_Work request_
Look through the listing below for the line with "La trama profunda." and the line with "шашлычок из курицы". Copy both, along with every line between them, exactly and with no pictures.

_Records_
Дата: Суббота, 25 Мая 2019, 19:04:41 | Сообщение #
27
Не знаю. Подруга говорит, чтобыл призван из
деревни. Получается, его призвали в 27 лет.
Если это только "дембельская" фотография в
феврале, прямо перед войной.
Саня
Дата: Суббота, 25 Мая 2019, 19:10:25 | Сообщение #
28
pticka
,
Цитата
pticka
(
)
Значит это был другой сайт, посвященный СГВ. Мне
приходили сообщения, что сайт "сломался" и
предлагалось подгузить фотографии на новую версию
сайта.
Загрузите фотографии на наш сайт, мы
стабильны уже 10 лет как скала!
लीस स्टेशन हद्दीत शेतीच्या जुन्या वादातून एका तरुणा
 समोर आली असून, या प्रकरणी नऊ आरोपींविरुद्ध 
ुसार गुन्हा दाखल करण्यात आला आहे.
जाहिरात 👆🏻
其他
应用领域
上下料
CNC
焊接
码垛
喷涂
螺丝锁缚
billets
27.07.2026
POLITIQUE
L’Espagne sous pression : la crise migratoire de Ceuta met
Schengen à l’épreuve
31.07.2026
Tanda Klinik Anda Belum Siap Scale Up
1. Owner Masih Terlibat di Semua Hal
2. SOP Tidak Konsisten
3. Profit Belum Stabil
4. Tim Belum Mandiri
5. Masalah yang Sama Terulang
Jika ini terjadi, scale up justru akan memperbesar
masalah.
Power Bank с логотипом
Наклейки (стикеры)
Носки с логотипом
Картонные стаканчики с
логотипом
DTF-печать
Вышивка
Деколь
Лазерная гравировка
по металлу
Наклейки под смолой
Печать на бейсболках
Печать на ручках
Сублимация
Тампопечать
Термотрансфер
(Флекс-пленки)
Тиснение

==

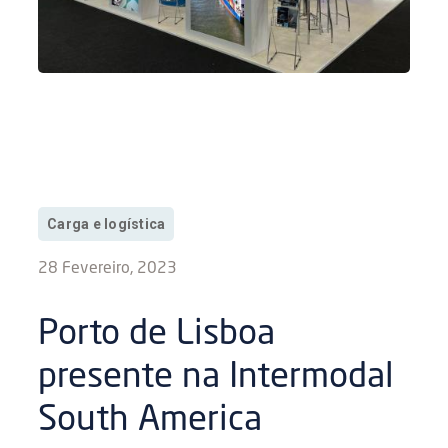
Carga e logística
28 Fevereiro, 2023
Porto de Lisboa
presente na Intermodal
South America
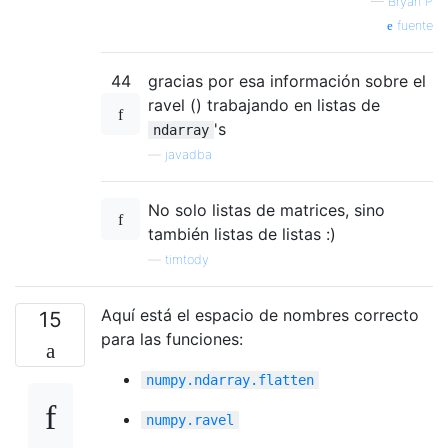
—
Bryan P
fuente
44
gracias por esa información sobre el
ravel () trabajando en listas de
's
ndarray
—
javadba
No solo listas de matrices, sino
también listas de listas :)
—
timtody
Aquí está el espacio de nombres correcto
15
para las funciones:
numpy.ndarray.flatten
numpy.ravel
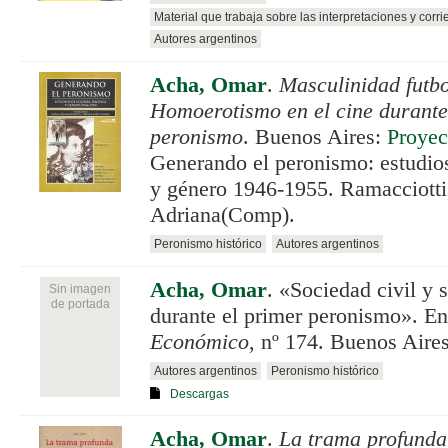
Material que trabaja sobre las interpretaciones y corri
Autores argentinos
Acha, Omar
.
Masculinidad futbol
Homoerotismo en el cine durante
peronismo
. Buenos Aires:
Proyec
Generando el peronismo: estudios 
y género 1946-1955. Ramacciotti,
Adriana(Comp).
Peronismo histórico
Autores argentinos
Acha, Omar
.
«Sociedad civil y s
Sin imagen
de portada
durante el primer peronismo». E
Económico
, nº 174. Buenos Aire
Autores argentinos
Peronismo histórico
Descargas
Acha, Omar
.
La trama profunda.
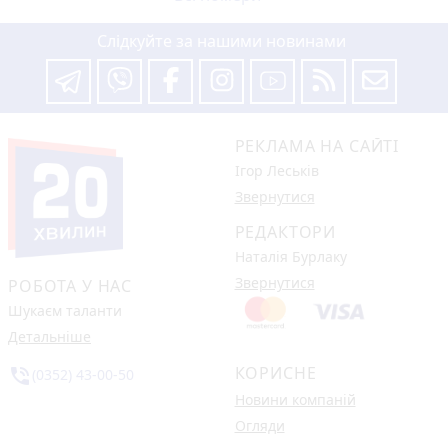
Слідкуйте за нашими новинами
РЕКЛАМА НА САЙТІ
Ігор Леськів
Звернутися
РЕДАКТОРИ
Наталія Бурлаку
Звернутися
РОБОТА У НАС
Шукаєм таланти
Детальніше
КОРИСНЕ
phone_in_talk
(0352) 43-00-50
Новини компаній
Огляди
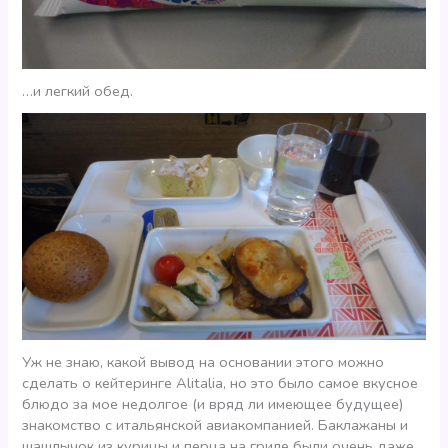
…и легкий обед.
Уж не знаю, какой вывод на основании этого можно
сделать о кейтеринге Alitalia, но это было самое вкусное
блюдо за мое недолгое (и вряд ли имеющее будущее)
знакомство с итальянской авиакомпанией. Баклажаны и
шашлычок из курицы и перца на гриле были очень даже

_Answer_
La trama profunda.
Слідкуйте за нашими новинами
РЕКЛАМА НА САЙТІ
Ігор Леськів
Звернутися
РЕДАКТОРИ
Наталія Бурлаку
Звернутися
РОБОТА У НАС
Шукаєм таланти
Детальніше
КОРИСНЕ
phone_in_talk
(0352) 43-00-50
Новини компаній
Огляди
…и легкий обед.
Уж не знаю, какой вывод на основании этого можно
сделать о кейтеринге Alitalia, но это было самое вкусное
блюдо за мое недолгое (и вряд ли имеющее будущее)
знакомство с итальянской авиакомпанией. Баклажаны и
шашлычок из курицы и перца на гриле были очень даже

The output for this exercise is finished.